Moby Dick fut de tous mes films le plus difficile à mener à son terme. J'y ai affronté tant de problèmes, essuyé tant de défaites, que j'en étais arrivé à penser que mon assistant me tirait dans les pattes. Puis j'ai compris que c'était Dieu qui s'acharnait contre moi et qu'il avait de bonnes raisons :
Achab voyait en la baleine blanche une incarnation du pouvoir divin, et ce pouvoir était malfaisant. Dieu prenait plaisir à tourmenter l'homme.
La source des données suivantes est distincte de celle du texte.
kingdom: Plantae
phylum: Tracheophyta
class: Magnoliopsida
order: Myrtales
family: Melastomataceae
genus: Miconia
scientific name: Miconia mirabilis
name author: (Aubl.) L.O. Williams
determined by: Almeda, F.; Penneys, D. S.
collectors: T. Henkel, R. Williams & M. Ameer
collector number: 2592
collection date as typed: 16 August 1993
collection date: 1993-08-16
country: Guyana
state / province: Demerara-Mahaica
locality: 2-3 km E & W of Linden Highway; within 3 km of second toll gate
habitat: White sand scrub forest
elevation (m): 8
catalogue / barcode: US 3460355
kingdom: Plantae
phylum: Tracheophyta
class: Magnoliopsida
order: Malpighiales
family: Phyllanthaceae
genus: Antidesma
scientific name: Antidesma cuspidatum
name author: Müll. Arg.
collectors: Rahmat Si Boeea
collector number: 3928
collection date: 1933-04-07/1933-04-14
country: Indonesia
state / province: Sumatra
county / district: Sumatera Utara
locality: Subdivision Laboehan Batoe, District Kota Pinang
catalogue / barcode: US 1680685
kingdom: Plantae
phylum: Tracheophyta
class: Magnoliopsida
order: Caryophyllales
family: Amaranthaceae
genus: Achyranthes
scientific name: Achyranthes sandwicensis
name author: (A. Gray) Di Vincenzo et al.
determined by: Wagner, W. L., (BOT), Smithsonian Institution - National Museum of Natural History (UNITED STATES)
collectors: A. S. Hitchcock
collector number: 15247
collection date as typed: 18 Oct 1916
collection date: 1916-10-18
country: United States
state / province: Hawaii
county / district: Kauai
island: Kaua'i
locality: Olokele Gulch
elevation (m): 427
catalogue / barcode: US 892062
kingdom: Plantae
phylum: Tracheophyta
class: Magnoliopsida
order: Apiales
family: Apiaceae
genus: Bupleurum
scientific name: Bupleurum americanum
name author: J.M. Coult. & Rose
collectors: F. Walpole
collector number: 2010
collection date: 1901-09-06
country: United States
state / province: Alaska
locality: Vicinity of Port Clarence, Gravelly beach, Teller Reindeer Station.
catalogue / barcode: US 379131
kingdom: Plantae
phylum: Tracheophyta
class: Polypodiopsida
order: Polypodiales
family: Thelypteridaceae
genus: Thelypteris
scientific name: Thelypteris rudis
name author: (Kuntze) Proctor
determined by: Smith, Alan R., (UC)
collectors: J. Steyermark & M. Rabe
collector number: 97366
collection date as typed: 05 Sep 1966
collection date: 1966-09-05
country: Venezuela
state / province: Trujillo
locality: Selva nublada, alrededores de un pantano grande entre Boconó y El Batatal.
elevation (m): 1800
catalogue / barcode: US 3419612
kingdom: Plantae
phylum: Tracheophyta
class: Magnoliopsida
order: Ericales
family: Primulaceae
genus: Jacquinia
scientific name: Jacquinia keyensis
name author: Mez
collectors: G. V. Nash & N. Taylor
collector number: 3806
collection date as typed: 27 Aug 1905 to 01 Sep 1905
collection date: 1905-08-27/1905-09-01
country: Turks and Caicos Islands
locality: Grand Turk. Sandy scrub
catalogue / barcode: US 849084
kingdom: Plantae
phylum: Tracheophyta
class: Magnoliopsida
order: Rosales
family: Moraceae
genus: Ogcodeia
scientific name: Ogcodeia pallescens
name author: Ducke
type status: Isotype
Achab ne niait pas Dieu mais le considérait comme un assassin : une pensée parfaitement blasphématoire. Le film, comme le livre, est donc un blasphème, et on peut admettre que Dieu se soit défendu en déchaînant contre nous ces ouragans et ces vagues énormes. Dans les illustrations du livre,
Achab est montré comme un illuminé. Je crois au contraire qu'il s'agit d'un capitaine quelconque, d'un homme plein de dignité et de force, qui se rebelle, avec toute sa raison contre Dieu. Il ne le fait pas avec rage ou par sorte de folie. Il voit le masque de la baleine comme étant celui de la divinité et voit en elle un être malin et rationnel venu tourmenter les hommes et toutes les autres créatures. Et
Achab est le noir champion de notre monde en lutte contre cette force omniprésente et asservissante."